Lost my husband of 35 years. He died in his sleep. They are calling it a cardiac event. I call it the worst thing that has ever happened to me. He was only 55 years old. We 've been together since we were 16. I've never been without him and I don't know I suppose to do this! I'm in so much pain and so worn down I've made myself physically sick. I'm exhausted from trying not to fall apart. From making myself get out of bed and pretending to be ok. I'm not ok! Most everyone has been so supportive, believe it or not some people can be cruel. But I'm so torn from wanting people to talk to and be around to wanting everyone to go away. I see him all over the house and it's killing me! I see now that I need help but don't know where to turn, so I came here. Can anyone help me?
I too lost my husband of 35 years. That was 14 months ago. He was only 54 and we met as teenagers. Needless to say, he was my everything, my rock in this world. I can’t really say anything to help you, except you slowly move into an easier existence. It’s very slow to happen. I’m still just as heartbroken as I was but I can finally go back to work and somewhat function. I miss my old life. I miss him. I miss everything we were together. I still feel I am married and I talk aloud to him ( when I’m alone ) and write him letters. It helps. I know many people don’t want to talk about him or avoid the subject. I could talk about my husband all day long. I did end up selling my house and moving. I couldn’t bear to see all our unfinished projects and the spot where he collapsed and died. Maybe that was a rash decision. I’m not sure yet. I wish you all the best. Remember it will get “better” slowly, but never the same. Post here once in awhile to say how you are doing. God Bless.
Also, I forgot to say, don’t pretend to be ok to others. Cry when you need to and say I’m not ok. It might help others to know you feel this way.
I lost my wife of 44 years 6 months ago. I go to work and do things that we did together which feels right. I love talking about her. But .. I cannot talk about her death without breaking down and still cry every day. Just hoping the pain eventually eases
I feel your pain. I lost my husband 3 1/2 months ago and I cry daily also. It is so sad coming home to no one. Wanting to hold him and tell him things...
I know the pain eases, though it never really goes away. I suppose that the time varies for each of us to feel some ease I do the things we used to do together. That brings some comfort
I hope so..... you hear when people die and you empathize but when it happens to you then your know true anguish that didn't exist in my life before.

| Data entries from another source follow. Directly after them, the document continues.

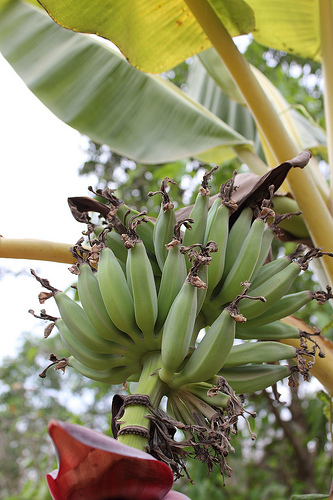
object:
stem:
[114, 354, 166, 453]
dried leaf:
[175, 147, 313, 223]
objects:
[199, 167, 218, 196]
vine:
[281, 316, 333, 394]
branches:
[149, 402, 246, 477]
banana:
[54, 195, 311, 396]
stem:
[0, 239, 88, 263]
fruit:
[55, 191, 313, 395]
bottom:
[108, 424, 156, 497]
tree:
[0, 0, 333, 500]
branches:
[195, 16, 333, 286]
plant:
[0, 0, 333, 500]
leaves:
[0, 335, 58, 500]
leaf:
[42, 417, 174, 498]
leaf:
[0, 0, 333, 162]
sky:
[0, 55, 90, 353]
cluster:
[53, 241, 237, 389]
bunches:
[27, 168, 332, 427]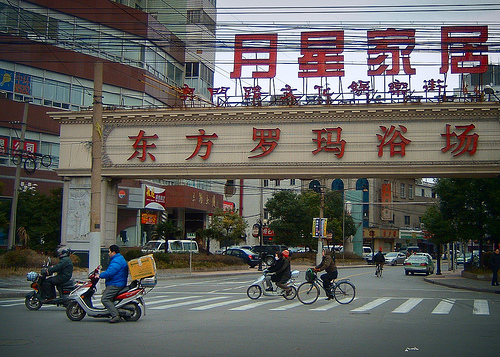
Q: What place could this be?
A: It is a street.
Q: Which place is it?
A: It is a street.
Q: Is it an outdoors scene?
A: Yes, it is outdoors.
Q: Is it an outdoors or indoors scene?
A: It is outdoors.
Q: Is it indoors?
A: No, it is outdoors.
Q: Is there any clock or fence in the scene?
A: No, there are no fences or clocks.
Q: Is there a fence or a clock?
A: No, there are no fences or clocks.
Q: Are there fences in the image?
A: No, there are no fences.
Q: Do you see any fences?
A: No, there are no fences.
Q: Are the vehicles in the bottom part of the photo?
A: Yes, the vehicles are in the bottom of the image.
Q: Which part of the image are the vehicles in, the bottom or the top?
A: The vehicles are in the bottom of the image.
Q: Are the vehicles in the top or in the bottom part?
A: The vehicles are in the bottom of the image.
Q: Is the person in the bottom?
A: Yes, the person is in the bottom of the image.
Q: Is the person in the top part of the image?
A: No, the person is in the bottom of the image.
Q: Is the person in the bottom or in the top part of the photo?
A: The person is in the bottom of the image.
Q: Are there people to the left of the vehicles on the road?
A: Yes, there is a person to the left of the vehicles.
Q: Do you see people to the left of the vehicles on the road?
A: Yes, there is a person to the left of the vehicles.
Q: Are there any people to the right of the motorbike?
A: Yes, there is a person to the right of the motorbike.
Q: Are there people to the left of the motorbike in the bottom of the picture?
A: No, the person is to the right of the motorbike.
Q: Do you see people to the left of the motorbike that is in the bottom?
A: No, the person is to the right of the motorbike.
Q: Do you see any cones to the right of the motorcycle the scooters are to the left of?
A: No, there is a person to the right of the motorbike.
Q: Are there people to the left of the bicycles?
A: Yes, there is a person to the left of the bicycles.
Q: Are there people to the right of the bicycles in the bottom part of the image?
A: No, the person is to the left of the bicycles.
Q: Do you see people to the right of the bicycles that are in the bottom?
A: No, the person is to the left of the bicycles.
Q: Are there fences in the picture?
A: No, there are no fences.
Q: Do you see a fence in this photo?
A: No, there are no fences.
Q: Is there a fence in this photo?
A: No, there are no fences.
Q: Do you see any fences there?
A: No, there are no fences.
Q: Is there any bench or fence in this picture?
A: No, there are no fences or benches.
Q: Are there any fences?
A: No, there are no fences.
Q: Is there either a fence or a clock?
A: No, there are no fences or clocks.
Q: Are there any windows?
A: Yes, there are windows.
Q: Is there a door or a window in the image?
A: Yes, there are windows.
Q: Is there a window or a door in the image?
A: Yes, there are windows.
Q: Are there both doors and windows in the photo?
A: No, there are windows but no doors.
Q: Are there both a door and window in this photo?
A: No, there are windows but no doors.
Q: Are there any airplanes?
A: No, there are no airplanes.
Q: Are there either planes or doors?
A: No, there are no planes or doors.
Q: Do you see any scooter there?
A: Yes, there are scooters.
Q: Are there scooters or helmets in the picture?
A: Yes, there are scooters.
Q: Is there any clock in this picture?
A: No, there are no clocks.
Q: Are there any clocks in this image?
A: No, there are no clocks.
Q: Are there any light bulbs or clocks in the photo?
A: No, there are no clocks or light bulbs.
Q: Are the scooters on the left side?
A: Yes, the scooters are on the left of the image.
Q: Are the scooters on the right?
A: No, the scooters are on the left of the image.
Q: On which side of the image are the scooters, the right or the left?
A: The scooters are on the left of the image.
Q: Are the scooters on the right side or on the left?
A: The scooters are on the left of the image.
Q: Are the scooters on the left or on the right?
A: The scooters are on the left of the image.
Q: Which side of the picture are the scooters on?
A: The scooters are on the left of the image.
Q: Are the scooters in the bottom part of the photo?
A: Yes, the scooters are in the bottom of the image.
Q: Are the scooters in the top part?
A: No, the scooters are in the bottom of the image.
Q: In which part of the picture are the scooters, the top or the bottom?
A: The scooters are in the bottom of the image.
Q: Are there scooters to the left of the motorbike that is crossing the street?
A: Yes, there are scooters to the left of the motorbike.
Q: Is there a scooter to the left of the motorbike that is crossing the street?
A: Yes, there are scooters to the left of the motorbike.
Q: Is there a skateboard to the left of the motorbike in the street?
A: No, there are scooters to the left of the motorcycle.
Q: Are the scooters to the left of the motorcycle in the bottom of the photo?
A: Yes, the scooters are to the left of the motorbike.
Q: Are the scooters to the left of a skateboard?
A: No, the scooters are to the left of the motorbike.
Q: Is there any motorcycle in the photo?
A: Yes, there is a motorcycle.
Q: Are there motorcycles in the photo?
A: Yes, there is a motorcycle.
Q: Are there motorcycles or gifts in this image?
A: Yes, there is a motorcycle.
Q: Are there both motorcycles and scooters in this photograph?
A: Yes, there are both a motorcycle and a scooter.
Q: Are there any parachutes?
A: No, there are no parachutes.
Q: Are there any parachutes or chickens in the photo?
A: No, there are no parachutes or chickens.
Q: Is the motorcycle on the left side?
A: Yes, the motorcycle is on the left of the image.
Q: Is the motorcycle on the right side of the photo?
A: No, the motorcycle is on the left of the image.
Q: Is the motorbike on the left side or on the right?
A: The motorbike is on the left of the image.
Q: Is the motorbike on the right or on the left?
A: The motorbike is on the left of the image.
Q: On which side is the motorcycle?
A: The motorcycle is on the left of the image.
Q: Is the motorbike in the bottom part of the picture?
A: Yes, the motorbike is in the bottom of the image.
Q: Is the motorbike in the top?
A: No, the motorbike is in the bottom of the image.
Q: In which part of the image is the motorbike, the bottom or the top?
A: The motorbike is in the bottom of the image.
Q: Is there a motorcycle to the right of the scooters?
A: Yes, there is a motorcycle to the right of the scooters.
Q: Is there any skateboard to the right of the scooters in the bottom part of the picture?
A: No, there is a motorcycle to the right of the scooters.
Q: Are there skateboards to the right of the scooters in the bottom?
A: No, there is a motorcycle to the right of the scooters.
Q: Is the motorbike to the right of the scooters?
A: Yes, the motorbike is to the right of the scooters.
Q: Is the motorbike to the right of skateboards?
A: No, the motorbike is to the right of the scooters.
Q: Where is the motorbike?
A: The motorbike is in the street.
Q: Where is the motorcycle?
A: The motorbike is in the street.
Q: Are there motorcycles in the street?
A: Yes, there is a motorcycle in the street.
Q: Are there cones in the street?
A: No, there is a motorcycle in the street.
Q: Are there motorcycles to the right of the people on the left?
A: Yes, there is a motorcycle to the right of the people.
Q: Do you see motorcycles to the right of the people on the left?
A: Yes, there is a motorcycle to the right of the people.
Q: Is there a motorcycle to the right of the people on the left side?
A: Yes, there is a motorcycle to the right of the people.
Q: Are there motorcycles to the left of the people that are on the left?
A: No, the motorcycle is to the right of the people.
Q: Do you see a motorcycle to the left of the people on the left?
A: No, the motorcycle is to the right of the people.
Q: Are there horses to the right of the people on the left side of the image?
A: No, there is a motorcycle to the right of the people.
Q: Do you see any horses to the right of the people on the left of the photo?
A: No, there is a motorcycle to the right of the people.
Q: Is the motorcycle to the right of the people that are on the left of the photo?
A: Yes, the motorcycle is to the right of the people.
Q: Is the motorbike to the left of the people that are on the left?
A: No, the motorbike is to the right of the people.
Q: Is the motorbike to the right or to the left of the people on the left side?
A: The motorbike is to the right of the people.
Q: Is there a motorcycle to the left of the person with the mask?
A: Yes, there is a motorcycle to the left of the person.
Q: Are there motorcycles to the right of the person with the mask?
A: No, the motorcycle is to the left of the person.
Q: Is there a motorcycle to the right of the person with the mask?
A: No, the motorcycle is to the left of the person.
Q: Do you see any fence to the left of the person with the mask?
A: No, there is a motorcycle to the left of the person.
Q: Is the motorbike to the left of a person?
A: Yes, the motorbike is to the left of a person.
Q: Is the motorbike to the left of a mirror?
A: No, the motorbike is to the left of a person.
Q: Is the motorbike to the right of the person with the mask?
A: No, the motorbike is to the left of the person.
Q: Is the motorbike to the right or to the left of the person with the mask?
A: The motorbike is to the left of the person.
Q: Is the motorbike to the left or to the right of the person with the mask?
A: The motorbike is to the left of the person.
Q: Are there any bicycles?
A: Yes, there are bicycles.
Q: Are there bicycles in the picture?
A: Yes, there are bicycles.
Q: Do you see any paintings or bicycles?
A: Yes, there are bicycles.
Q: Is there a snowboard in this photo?
A: No, there are no snowboards.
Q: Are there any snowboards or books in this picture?
A: No, there are no snowboards or books.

I feel this is so true. I lost my husband and dad within 24 hours of each other. I've just hit the 5 month mark. I am getting through it. I think that we each find a way to live with it, our own way of coping. I have two teenage daughters and the comment I get from many is " well you have no choice but to go on for them". I do have a choice, I've chosen to live my life as I know they both would want. That's my personal perspective. A site like this is great because we know that there are so many others (unfortunately) who can relate to us, when so many in our own personal life although meaning well just don't know how we feel.
I lost my dad the same way a few months ago. Some days I think I'm fine and I've accepted his death. Other days I miss him like crazy and it hurts. :'(
I t I too lost my husband in March he too was 55. I totally understand what you are going through. And yes some people can be cruel. I had a supposed friend tell me stop crying your pity party is over. Well I just about took my life that night. Got put into a psych ward that night so I wouldn't end it. It would be easy to leave this life the hard part is staying. Everyday gets harder for me to exist. I am seeing a therapist, a psychiatrist and they don't help. Need meds to sleep and meds to function don't know why I bother. My life sucks without him so much pain
That’s a terrible friend. Your pain is real and it’s going to take a long time to recover. Focus on your mental health and surround yourself with people who support you.